The Chinese plan is to pre-empt usual summer showers by cloud seeding before the opening ceremonies or reduce the size of water droplets in clouds to delay storms.
“There is no evaluation. There is no scientific literature available that can substantiate their claims,” said Bruintjes, who has no immediate plans to return to China. “Personally, I’m very skeptical about what they’re claiming to do.”
The ability to alter the weather has been an age-old quest, and determining the precise effects of efforts such as cloud seeding can be elusive.
Altering the contrails
Still, scientists say they have high confidence and some documented successes.
Modern technology more than ever before is allowing them to peer into the formation of clouds at the molecular level and ever so slightly influence the weather.
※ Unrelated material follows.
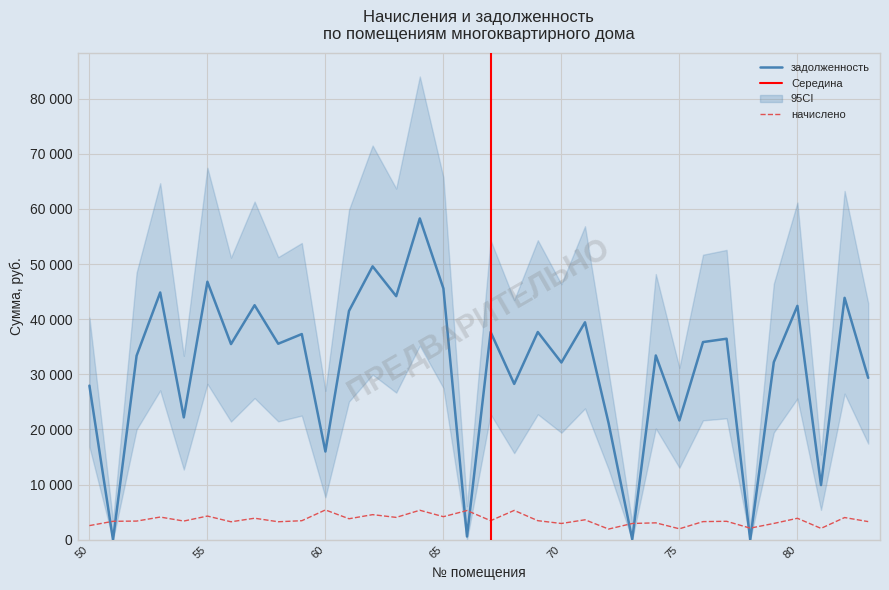

After their last crossing, which series has the higher values: начислено or задолженность?

задолженность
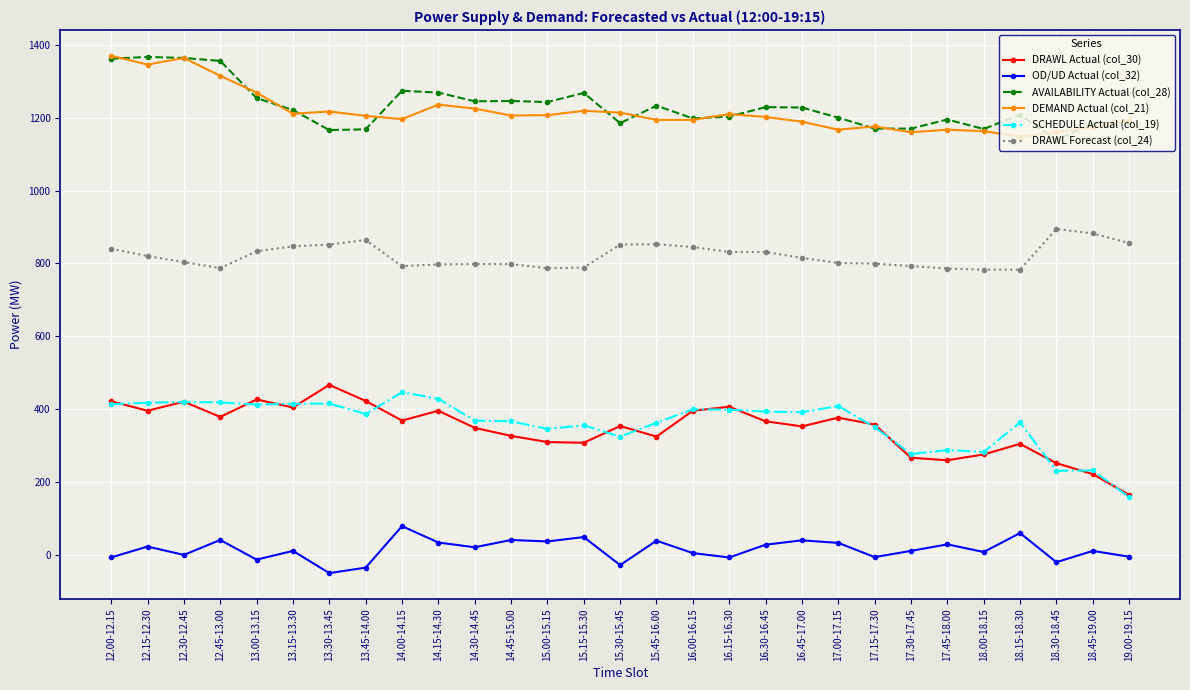

In SCHEDULE Actual (col_19), how many points are higher than both neighbors (excluding endpoints)?

9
Arlen Huggins, a scientist with the Desert Research Institute, says that cloud-seeding experiments have shown as much as a 20 percent increase in precipitation in some situations.
Water utilities increasingly are willing to risk a modest investment for the prospect of additional economical water, Huggins said.
But the effects are clouded by the overwhelming presence of pollutants such as soot, which can mimic the nuclei of ice crystals and water droplets that form clouds.
Such “inadvertent weather modification” is a ripe area for research, Huggins said.
“We don’t understand all these processes yet and how pollution might affect clouds,” he said.
Dampening the severity of hurricanes also has become a high-profile issue in the wake of the damage caused by Katrina, even drawing the attention of the U.S. Department of Homeland Security.
One proposal calls for sending a ship into the eye of a hurricane, where giant fans on deck would be used to weaken the inner cloud wall — if the ship didn’t sink first.
“There’s no shortage of good ideas out there,” Golden said. “There are some wacky ones, too.”